Hope that helps some... t
 
G

Guest

Tim,
I have the newest drivers installed for the 6600 GeForce. I have all the
most recent updates for everything in the system. The chipset is nForce2.
ASUS has not released a BIOS update for the Mobo. Sadly, I doubt they will,
yet the Upgrade Advisor has given me no hickups and claims I allllll set to
proceed with Microsoft suicide.

I have spent a few hours talking to tech support in India and Canada. They
have been extremely helpful in reminding me how to open and close my DVD-ROM,
to check the disk is in the drive, and that I need to use my mouse to click
on upgrade. They also adamantly reminded me I purchased and upgrade and I
would not be able to do a clean install. I thank them for the leap forward
in progress they provided.

Tim, all good ideas. Unfortunately, as my subject line reads, nothing is
working.

Anyone got any crazy thoughts?
 
P

Peter Hayes

Jason Sansone said:
Tim,
I have the newest drivers installed for the 6600 GeForce. I have all the
most recent updates for everything in the system. The chipset is nForce2.
ASUS has not released a BIOS update for the Mobo. Sadly, I doubt they will,
yet the Upgrade Advisor has given me no hickups and claims I allllll set to
proceed with Microsoft suicide.

I have spent a few hours talking to tech support in India and Canada. They
have been extremely helpful in reminding me how to open and close my DVD-ROM,
to check the disk is in the drive, and that I need to use my mouse to click
on upgrade. They also adamantly reminded me I purchased and upgrade and I
would not be able to do a clean install. I thank them for the leap forward
in progress they provided.

Tim, all good ideas. Unfortunately, as my subject line reads, nothing is
working.

Anyone got any crazy thoughts?

Faulty DVD?
 
G

Guest

I finally got it to work. The DVD media was fine. Vista didn't want to
cooperate the my North and South bridges. Only was able to install after
changing Mobos. It wasn't the SATA controller, because I disabled it
physically with the board jumper and attempted an IDE ATA drive. If anyope
else is using nForce 2, have fun...

I ultimately will have to upgrade, but for now Im using a diffrent Mobo and
processor. Im only ticked because Upgrade advisor andf Vista both claimed to
be fully compatible.
 
G

Guest

Only while attempting a Vista installation did I find out that certain nVidia
chipsets do not play nice with a specific LiteOn DVD drive. The combo of
that chipset, that exact model of drive, and Vista were simply never going to
co-exist. I swapped in a dfferent drive for Vista and installation went
flawlessly. Put the LiteOn back in and it would not recognize discs and
would complain that it needed a driver update. Of course there were no
drivers to update.
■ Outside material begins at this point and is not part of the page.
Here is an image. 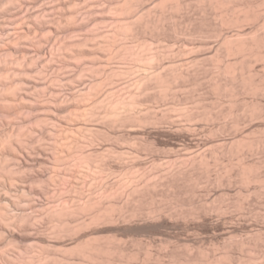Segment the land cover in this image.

A firmware update seemed to go fine then it permanently
forgot what region it was.

It's currently on RMA with LiteOn. Model SHM-165H6S
 
R

Roy Coorne

Tim Bostonia wrote:
....
Vista's a stinker when it comes to reconizing devices...
... the older NVidia card may be a problem too... I don't
believe Vista's supported on cards below the 6000 series, and again,
that could be a .inf problem...


That's definitely a misbelief: Vista is fine in recognizing and
installing older display adapters!
I have successfully tried Matrox G400 32 MB, Matrox G550 32 MB, MSI
GeForce4 MX440 64 MB, PNY Quadro NVS 280 AGP, Sapphire Radeon 9800 Pro
128 MB... and drivers are updated via Windows Update.